__Problem statement__. For every line in the material below that holds "running", report the line.

__Input data__.
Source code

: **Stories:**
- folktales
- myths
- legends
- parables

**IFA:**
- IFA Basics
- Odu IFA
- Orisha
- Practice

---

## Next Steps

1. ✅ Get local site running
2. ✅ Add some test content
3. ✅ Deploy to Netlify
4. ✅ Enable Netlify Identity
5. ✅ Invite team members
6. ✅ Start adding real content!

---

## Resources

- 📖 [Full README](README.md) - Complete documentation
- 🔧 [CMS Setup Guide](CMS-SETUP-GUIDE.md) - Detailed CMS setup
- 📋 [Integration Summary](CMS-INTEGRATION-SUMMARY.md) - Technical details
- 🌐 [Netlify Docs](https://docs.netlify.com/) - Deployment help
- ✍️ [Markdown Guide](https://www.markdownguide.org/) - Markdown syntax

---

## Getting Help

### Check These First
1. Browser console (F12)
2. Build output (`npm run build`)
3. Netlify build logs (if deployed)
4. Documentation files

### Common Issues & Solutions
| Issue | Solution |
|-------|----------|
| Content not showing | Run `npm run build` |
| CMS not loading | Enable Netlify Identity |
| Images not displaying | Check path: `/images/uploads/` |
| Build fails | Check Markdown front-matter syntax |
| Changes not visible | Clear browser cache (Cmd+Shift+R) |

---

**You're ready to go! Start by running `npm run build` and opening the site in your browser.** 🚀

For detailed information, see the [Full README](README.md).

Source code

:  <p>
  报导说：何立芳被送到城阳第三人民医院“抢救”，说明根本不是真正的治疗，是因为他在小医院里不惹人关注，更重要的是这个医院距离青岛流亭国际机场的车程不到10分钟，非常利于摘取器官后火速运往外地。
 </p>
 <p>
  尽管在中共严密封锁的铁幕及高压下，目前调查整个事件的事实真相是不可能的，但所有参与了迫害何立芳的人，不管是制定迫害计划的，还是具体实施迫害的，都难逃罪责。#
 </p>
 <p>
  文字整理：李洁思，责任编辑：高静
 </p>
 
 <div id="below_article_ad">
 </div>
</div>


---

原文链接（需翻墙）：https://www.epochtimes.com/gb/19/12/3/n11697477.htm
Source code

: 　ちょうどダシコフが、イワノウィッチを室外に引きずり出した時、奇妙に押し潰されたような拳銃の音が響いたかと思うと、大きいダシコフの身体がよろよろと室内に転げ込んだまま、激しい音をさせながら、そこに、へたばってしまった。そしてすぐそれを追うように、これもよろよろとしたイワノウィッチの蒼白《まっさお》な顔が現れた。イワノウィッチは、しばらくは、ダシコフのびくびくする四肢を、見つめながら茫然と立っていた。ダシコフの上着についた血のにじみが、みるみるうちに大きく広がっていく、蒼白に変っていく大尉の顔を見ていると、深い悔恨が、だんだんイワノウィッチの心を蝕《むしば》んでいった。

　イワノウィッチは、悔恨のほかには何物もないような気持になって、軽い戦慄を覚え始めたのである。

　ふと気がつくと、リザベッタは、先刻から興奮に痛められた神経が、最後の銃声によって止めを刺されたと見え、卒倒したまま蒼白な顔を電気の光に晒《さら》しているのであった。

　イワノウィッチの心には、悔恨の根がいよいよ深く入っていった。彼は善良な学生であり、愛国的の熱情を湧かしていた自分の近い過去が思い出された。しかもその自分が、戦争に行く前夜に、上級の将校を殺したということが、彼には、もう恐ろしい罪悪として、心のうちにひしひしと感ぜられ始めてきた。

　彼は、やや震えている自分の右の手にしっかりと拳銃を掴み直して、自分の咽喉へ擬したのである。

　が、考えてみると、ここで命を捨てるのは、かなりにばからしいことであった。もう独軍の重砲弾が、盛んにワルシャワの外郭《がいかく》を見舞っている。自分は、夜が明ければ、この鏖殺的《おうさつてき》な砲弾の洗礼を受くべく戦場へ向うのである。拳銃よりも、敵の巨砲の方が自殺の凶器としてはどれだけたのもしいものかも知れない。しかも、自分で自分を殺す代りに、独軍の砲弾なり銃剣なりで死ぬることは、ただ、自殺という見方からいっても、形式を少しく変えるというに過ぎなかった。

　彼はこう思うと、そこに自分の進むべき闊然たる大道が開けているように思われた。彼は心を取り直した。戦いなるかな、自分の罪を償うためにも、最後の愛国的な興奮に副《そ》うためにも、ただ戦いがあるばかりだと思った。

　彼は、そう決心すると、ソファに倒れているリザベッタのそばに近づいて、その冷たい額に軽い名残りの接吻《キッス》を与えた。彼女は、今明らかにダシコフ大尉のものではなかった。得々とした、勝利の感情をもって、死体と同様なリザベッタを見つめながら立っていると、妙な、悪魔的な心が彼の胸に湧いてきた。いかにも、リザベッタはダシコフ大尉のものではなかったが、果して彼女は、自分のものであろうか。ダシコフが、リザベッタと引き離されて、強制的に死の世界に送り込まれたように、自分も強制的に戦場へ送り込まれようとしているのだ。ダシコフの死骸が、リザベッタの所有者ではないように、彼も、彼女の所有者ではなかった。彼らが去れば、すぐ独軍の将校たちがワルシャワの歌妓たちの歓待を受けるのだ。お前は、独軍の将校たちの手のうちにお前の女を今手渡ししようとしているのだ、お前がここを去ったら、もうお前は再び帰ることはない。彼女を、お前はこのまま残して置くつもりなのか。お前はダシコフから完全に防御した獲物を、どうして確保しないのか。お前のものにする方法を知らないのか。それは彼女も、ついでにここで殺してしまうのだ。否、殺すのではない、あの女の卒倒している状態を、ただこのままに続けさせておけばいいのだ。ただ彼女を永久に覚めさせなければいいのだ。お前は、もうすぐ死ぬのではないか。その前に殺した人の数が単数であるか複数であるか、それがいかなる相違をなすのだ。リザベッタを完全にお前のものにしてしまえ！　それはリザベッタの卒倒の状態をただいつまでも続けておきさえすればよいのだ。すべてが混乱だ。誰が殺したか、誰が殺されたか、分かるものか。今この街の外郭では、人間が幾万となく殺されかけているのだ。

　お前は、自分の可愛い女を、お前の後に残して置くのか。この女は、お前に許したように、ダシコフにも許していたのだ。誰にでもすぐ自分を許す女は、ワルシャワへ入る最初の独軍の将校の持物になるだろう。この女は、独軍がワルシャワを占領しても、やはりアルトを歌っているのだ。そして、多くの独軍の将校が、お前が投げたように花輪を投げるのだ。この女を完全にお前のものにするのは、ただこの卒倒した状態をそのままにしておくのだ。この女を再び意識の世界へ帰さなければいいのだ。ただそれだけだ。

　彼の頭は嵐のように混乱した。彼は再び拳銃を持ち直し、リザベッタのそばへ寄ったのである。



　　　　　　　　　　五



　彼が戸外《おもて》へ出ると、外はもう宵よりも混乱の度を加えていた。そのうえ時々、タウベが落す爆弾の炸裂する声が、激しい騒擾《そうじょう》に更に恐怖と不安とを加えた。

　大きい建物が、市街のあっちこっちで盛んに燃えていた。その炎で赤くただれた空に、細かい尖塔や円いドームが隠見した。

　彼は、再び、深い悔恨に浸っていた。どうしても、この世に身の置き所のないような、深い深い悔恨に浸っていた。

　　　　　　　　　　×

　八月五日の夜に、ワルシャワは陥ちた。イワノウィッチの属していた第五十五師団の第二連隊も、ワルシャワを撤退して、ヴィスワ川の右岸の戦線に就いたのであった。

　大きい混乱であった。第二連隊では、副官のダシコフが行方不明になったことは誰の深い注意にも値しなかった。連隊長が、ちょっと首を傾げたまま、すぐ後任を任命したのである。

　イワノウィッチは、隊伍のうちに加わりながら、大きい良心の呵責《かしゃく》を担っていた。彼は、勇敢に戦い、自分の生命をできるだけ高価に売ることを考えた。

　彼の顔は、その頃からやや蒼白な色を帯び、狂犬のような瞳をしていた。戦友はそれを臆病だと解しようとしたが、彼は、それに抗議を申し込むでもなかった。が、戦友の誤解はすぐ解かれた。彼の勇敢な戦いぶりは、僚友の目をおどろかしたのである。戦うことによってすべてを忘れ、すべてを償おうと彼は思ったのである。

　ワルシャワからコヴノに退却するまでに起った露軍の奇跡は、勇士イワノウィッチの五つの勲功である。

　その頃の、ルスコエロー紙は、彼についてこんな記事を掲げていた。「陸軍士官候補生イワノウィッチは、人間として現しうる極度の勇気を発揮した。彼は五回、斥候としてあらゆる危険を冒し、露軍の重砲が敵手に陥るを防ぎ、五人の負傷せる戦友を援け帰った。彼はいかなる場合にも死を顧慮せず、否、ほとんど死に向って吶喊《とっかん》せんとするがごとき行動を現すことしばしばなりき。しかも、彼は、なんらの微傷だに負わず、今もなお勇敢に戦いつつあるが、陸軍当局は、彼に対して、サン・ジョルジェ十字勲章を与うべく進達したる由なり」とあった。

__Worked solution__.
1. ✅ Get local site running
**You're ready to go! Start by running `npm run build` and opening the site in your browser.** 🚀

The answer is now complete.